Mit großen Schritten Richtung Drehscheibenfest

In den vergangenen zwei Wochen hat sich wieder viel getan auf unserem Gelände. Abbruch und Aufräumarbeiten, aber auch der Aufbau unserer Feldbahnstrecke. Durch die Notwendigkeit, die Ständer der Dachkonstruktion zu begutachten und zu bewerten, musste die Mauer zwischen Stand zwei und drei weichen. Mit Muskelkraft und teilweise maschinellen Hilfsmitteln konnten wir die Ziegel abtragen und abtransportieren.

Einige der Ziegel konnten wir lagern und somit für einen späteren Einsatzzweck sichern. Nachdem die Mauern durch Daniel und einen Vorschlaghammer abgebrochen wurden, konnten sich Andreas und Sebastian daran machen aufzuräumen. Durch die Grube war es leider nicht möglich mit dem Radlader und der Schaufel die Steine aufzunehmen, so mussten wir die Steine Stück für Stück aufladen.

Stand zwei ist fertig, aber auf der anderen Seite liegt mindestens nochmal so viel „Bauschutt“. In Stand drei war die Aufräumarbeit etwas umständlicher, da dort das Gerüst steht und man den Schutt und die Zeigel mit einer Schaufel über die Mauer heben musste. Glücklicherweise kann man mit dem Stapler bis an die Mauer fahren.

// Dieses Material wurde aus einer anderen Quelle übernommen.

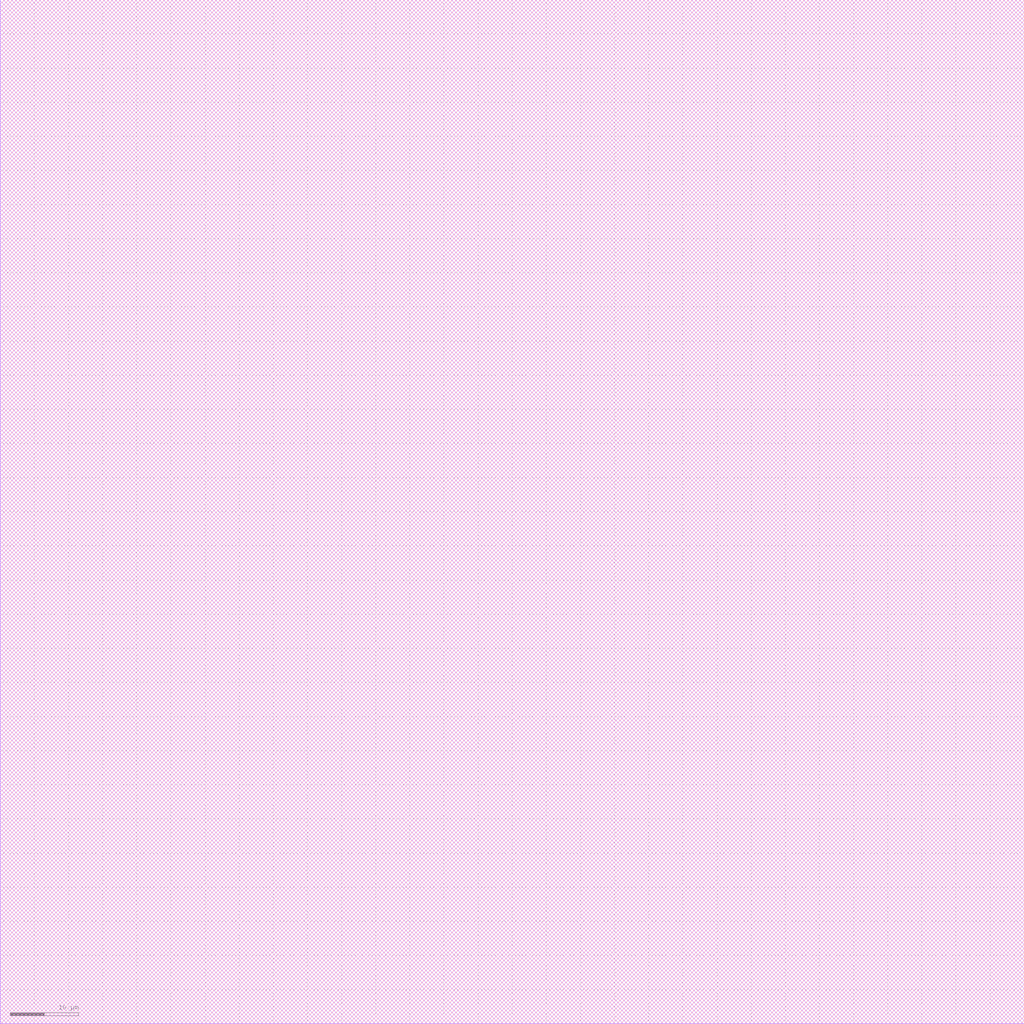
<source format=lef>
VERSION 5.7 ;
  NOWIREEXTENSIONATPIN ON ;
  DIVIDERCHAR "/" ;
  BUSBITCHARS "[]" ;
MACRO gf180mcu_ws_ip__names
  CLASS BLOCK ;
  FOREIGN gf180mcu_ws_ip__names ;
  ORIGIN 0.000 0.000 ;
  SIZE 150.0 BY 150.0 ;
  OBS
      LAYER Metal5 ;
        RECT 0.0 0.0 150.0 150.0 ;
  END
END gf180mcu_ws_ip__names
END LIBRARY
</source>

Weitere Aufräumarbeiten standen auch draußen um den Lokschuppen herum an. So musste das Holz des alten und maroden Tragwerks in einen Container verladen werden. Bei Kälte und Regen machten sich Matthias und Daniel daran, das „A4-Holz“ passend abzulängen und aufzuladen. Der Entsorgungsfachbetrieb Strobl stellte uns einen großen Abrollcontainer bereit und holte diesen nach getaner Arbeit ab. Das Entsorgen ist leider eine sehr kostspielige Angelegenheit, da das Holz mit Schadstoffen kontaminiert ist.

Während des Arbeitseinsatzes im Regen wurde dann eine weitere Ladung Schotter geliefert, die für den Bau der Feldbahnstrecke notwendig ist. An den darauffolgenden Tagen konnten weitere Arbeitseinsätze durch Peter 1 und 2, Matthias, Wolfgang und Johann ausgeführt werden, wie das Beräumen des Bauschutts um den Lockschuppen herum, das Rasenmähen und das Säubern der Flächen vor dem Lokschuppen sowie der Anstrich der Hutzen.

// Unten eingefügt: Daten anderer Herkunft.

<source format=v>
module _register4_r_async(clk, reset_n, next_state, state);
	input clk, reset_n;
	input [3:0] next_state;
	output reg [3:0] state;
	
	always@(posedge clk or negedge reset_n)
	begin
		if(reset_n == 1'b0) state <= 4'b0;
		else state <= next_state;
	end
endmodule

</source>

Nicht nur vor dem Lokschuppen haben sich diverse Schutt und Abraumhaufen gebildet, auch hinter dem Gebäude musste ein wenig aufgeräumt werden. Die alten Schwellen, die wir für den Bau der Lokschuppen-Zufahrtsgleise benötigen, mussten ordentlich gestapelt werden, um wieder etwas Raum zu gewinnen. Zuvor konnte Daniel noch die Heizluftrohre zwischen Stand eins und zwei im Lokschuppen demontieren. Auch das war nötig, damit unsere Dachbaufirma an die Holzkostruktion herankommen kann.

Dieses Wochenende konnte der Bau der Feldbahnstrecke fortgesetzt werden. Am Freitag haben Tobias und Sebastian Gleise aus Regensburg geholt. Diese werden uns dankenswerterweise von unseren Freunden der R.S.W.E. zur Verfügung gestellt. Bei dieser Transportfahrt konnten wir insgesamt 75m Gleis holen. Während die beiden auf der Straße waren, konnten Matthias und Daniel den Untergrund vorbereiten. Am Samstag war dann eine Delegation aus Regensburg auf unserem Gelände, um uns beim Bau der Strecke zu unterstützen. Mit schwerem Gerät wurden Gleise und Schotter in ihr vorgesehnenes Bett gelegt und anschließend verschraubt. Damit sich keine Bäume oder andere Pflanzen einen Weg zwischen den Gleisen bahnen können, wurde ein Fließ unter die Gleise gelegt.

Am ganzen Gelände war geschäftiges Treiben. An der Kreuzung Galgenbergweg und Steingutstraße wurden ein paar Felder Bauzaun aufgestellt, um darauf ein Info- und Werbebanner aufzuhängen. Des Weiteren wurden die nächsten Abschnitte auf dem Gelände gesäubert und für das Drehscheibenfest hergerichtet. Das Fest rückt immer näher und es gibt noch Etliches zu tun.